## What you are asked to do
Your copy must hold every line of the records word for word. It must hold no pictures.
═══ Task data ═══
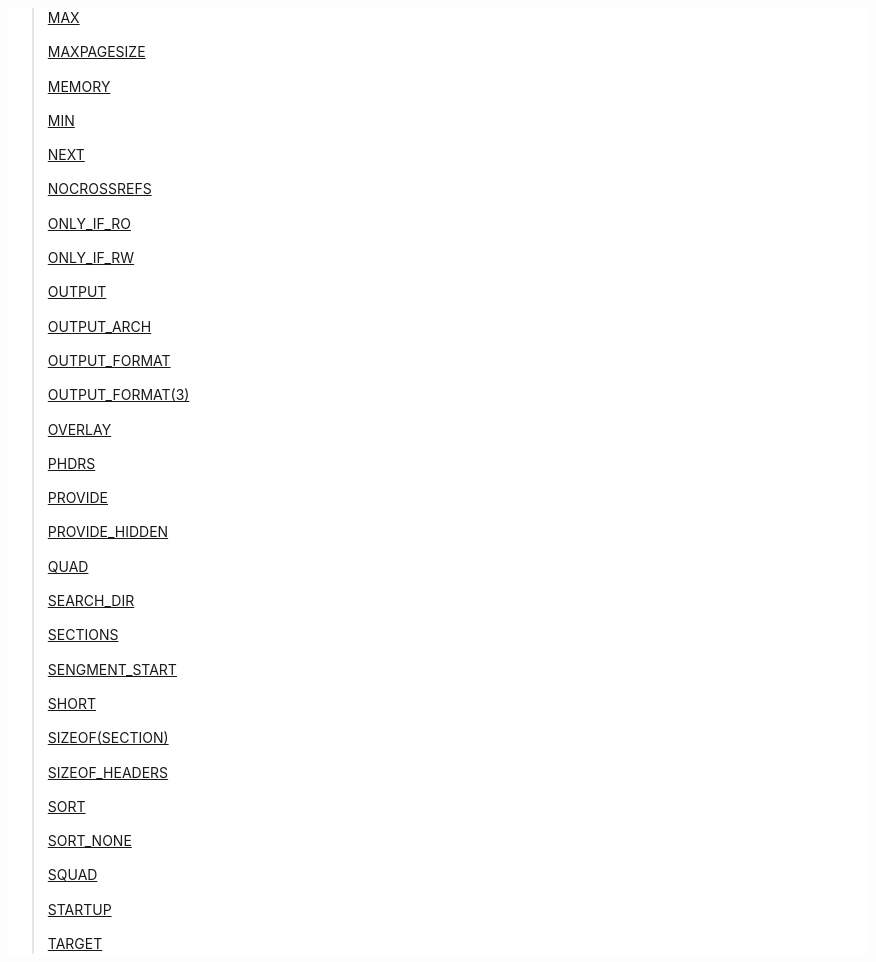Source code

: >
> [MAX](https://biscuitos.github.io/blog/LD-EXPRESSION/)
>
> [MAXPAGESIZE](https://biscuitos.github.io/blog/LD-CONSTANT/)
>
> [MEMORY](https://biscuitos.github.io/blog/LD-MEMORY/)
>
> [MIN](https://biscuitos.github.io/blog/LD-EXPRESSION/)
>
> [NEXT](https://biscuitos.github.io/blog/LD-EXPRESSION/)
>
> [NOCROSSREFS](https://biscuitos.github.io/blog/LD-OVERLAY/)
>
> [ONLY_IF_RO](https://biscuitos.github.io/blog/LD-ONLY_IF_RO/)
>
> [ONLY_IF_RW](https://biscuitos.github.io/blog/LD-ONLY_IF_RW/)
>
> [OUTPUT](https://biscuitos.github.io/blog/LD-OUTPUT/)
>
> [OUTPUT_ARCH](https://biscuitos.github.io/blog/LD-OUTPUT_ARCH/)
>
> [OUTPUT_FORMAT](https://biscuitos.github.io/blog/LD-OUTPUT_FORMAT/)
>
> [OUTPUT_FORMAT(3)](https://biscuitos.github.io/blog/LD-OUTPUT_FORMAT3/)
>
> [OVERLAY](https://biscuitos.github.io/blog/LD-OVERLAY/)
>
> [PHDRS](https://biscuitos.github.io/blog/LD-PHDRS/)
>
> [PROVIDE](https://biscuitos.github.io/blog/LD-PROVIDE/)
>
> [PROVIDE_HIDDEN](https://biscuitos.github.io/blog/LD-PROVIDE_HIDDEN/)
>
> [QUAD](https://biscuitos.github.io/blog/LD-SECTIONS_DATA/)
>
> [SEARCH_DIR](https://biscuitos.github.io/blog/LD-SEARCH_DIR/)
>
> [SECTIONS](https://biscuitos.github.io/blog/LD-SECTIONS/)
>
> [SENGMENT_START]()
>
> [SHORT](https://biscuitos.github.io/blog/LD-SECTIONS_DATA/)
>
> [SIZEOF(SECTION)](https://biscuitos.github.io/blog/LD-EXPRESSION/)
>
> [SIZEOF_HEADERS](https://biscuitos.github.io/blog/LD-EXPRESSION/)
>
> [SORT](https://biscuitos.github.io/blog/LD-SORT/)
>
> [SORT_NONE](https://biscuitos.github.io/blog/LD-SORT_NONE/)
>
> [SQUAD](https://biscuitos.github.io/blog/LD-SECTIONS_DATA/)
>
> [STARTUP](https://biscuitos.github.io/blog/LD-STARTUP/)
>
> [TARGET](https://biscuitos.github.io/blog/LD-TARGET/)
═══
## Task result
Source code

: >
> [MAX](https://biscuitos.github.io/blog/LD-EXPRESSION/)
>
> [MAXPAGESIZE](https://biscuitos.github.io/blog/LD-CONSTANT/)
>
> [MEMORY](https://biscuitos.github.io/blog/LD-MEMORY/)
>
> [MIN](https://biscuitos.github.io/blog/LD-EXPRESSION/)
>
> [NEXT](https://biscuitos.github.io/blog/LD-EXPRESSION/)
>
> [NOCROSSREFS](https://biscuitos.github.io/blog/LD-OVERLAY/)
>
> [ONLY_IF_RO](https://biscuitos.github.io/blog/LD-ONLY_IF_RO/)
>
> [ONLY_IF_RW](https://biscuitos.github.io/blog/LD-ONLY_IF_RW/)
>
> [OUTPUT](https://biscuitos.github.io/blog/LD-OUTPUT/)
>
> [OUTPUT_ARCH](https://biscuitos.github.io/blog/LD-OUTPUT_ARCH/)
>
> [OUTPUT_FORMAT](https://biscuitos.github.io/blog/LD-OUTPUT_FORMAT/)
>
> [OUTPUT_FORMAT(3)](https://biscuitos.github.io/blog/LD-OUTPUT_FORMAT3/)
>
> [OVERLAY](https://biscuitos.github.io/blog/LD-OVERLAY/)
>
> [PHDRS](https://biscuitos.github.io/blog/LD-PHDRS/)
>
> [PROVIDE](https://biscuitos.github.io/blog/LD-PROVIDE/)
>
> [PROVIDE_HIDDEN](https://biscuitos.github.io/blog/LD-PROVIDE_HIDDEN/)
>
> [QUAD](https://biscuitos.github.io/blog/LD-SECTIONS_DATA/)
>
> [SEARCH_DIR](https://biscuitos.github.io/blog/LD-SEARCH_DIR/)
>
> [SECTIONS](https://biscuitos.github.io/blog/LD-SECTIONS/)
>
> [SENGMENT_START]()
>
> [SHORT](https://biscuitos.github.io/blog/LD-SECTIONS_DATA/)
>
> [SIZEOF(SECTION)](https://biscuitos.github.io/blog/LD-EXPRESSION/)
>
> [SIZEOF_HEADERS](https://biscuitos.github.io/blog/LD-EXPRESSION/)
>
> [SORT](https://biscuitos.github.io/blog/LD-SORT/)
>
> [SORT_NONE](https://biscuitos.github.io/blog/LD-SORT_NONE/)
>
> [SQUAD](https://biscuitos.github.io/blog/LD-SECTIONS_DATA/)
>
> [STARTUP](https://biscuitos.github.io/blog/LD-STARTUP/)
>
> [TARGET](https://biscuitos.github.io/blog/LD-TARGET/)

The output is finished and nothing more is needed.